==== Text segment ====
Bathsheba Everdene

It’s a name to fall in love with. Bathsheba Everdene. Bathsheba Everdene. Say it out loud a few times. Roll it around the tongue a couple more. Magical.

And fall in love, I did, with that feisty miss – one who was before her time. Looking back, I initially presumed I would have given her my heart from the print version, rather than the one projected up there on the big screen. There was, of course, no VHS or DVD back then as the sixties imploded and turned the corner into the next decade. After all, I had spent my uni years working through the remaining Hardy novels after first encountering him via the tragic Tess in Year 12. She also caused, in me, much inner longing – for what, I wasn’t quite sure.
==== Dataset content ====
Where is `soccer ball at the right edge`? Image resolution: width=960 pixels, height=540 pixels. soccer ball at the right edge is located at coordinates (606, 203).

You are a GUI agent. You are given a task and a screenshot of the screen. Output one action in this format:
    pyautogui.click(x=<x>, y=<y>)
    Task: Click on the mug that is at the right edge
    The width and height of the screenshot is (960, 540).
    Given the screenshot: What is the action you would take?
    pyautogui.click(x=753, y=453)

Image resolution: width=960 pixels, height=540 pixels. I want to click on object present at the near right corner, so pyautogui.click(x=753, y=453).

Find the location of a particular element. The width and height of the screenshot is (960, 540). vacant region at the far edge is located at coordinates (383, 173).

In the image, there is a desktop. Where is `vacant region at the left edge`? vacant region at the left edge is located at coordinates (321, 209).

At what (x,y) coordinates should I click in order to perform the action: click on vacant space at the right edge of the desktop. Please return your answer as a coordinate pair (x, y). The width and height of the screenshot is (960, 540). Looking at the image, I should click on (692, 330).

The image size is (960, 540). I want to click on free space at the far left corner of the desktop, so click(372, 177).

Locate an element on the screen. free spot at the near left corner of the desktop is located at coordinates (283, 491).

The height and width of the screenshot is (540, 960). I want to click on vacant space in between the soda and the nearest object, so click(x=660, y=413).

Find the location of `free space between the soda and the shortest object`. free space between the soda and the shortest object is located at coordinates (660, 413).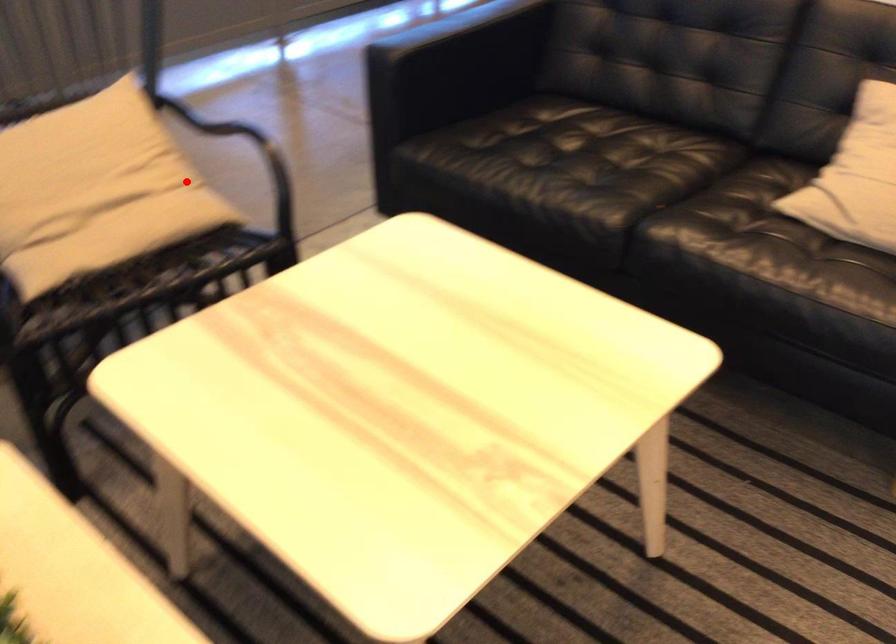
====
### [Exercise description]
Write the next part of the piece on Bathsheba Everdene, picking up after its last sentence. These records were taken from a different source than the piece on Bathsheba Everdene.

### [Response to this exercise]
Julie Christie Far from the Madding Crowd

But, having completed my due diligence, the ether told me the film was released in 1967 and therefore the Bathsheba I was first so enamoured of must have been the Julie Christie version. It’s so long ago now that I viewed this film version and read the novel of ‘Far From the Madding Crowd’. I remember the sheep falling off the cliff and the stolid farm hand, played back then by Alan Bates (who else?), treating Miss Everdene’s flock for the bloat. And I could bring back how dashing Terence Stamp looked in his uniform playing the cad, wooing our heroine for a fast shilling to get him out of debt. He seduced her in no time flat despite the worthy Gabriel Oak, the farm hand, having stuck by her through thick and thin – completely besotted. After she pranked unfortunate rich neighbour on Valentines Day, William Boldwood (Peter Finch) was also pursuing her hand and being driven almost insensible by her constant refusals.

So, with a fond memory of a bygone infatuation, I traipsed off to see the 2015 version of the great work a few weeks ago, optimistically expecting the new Bathsheba, Carey Mulligan, to entrance me as much as her predecessors.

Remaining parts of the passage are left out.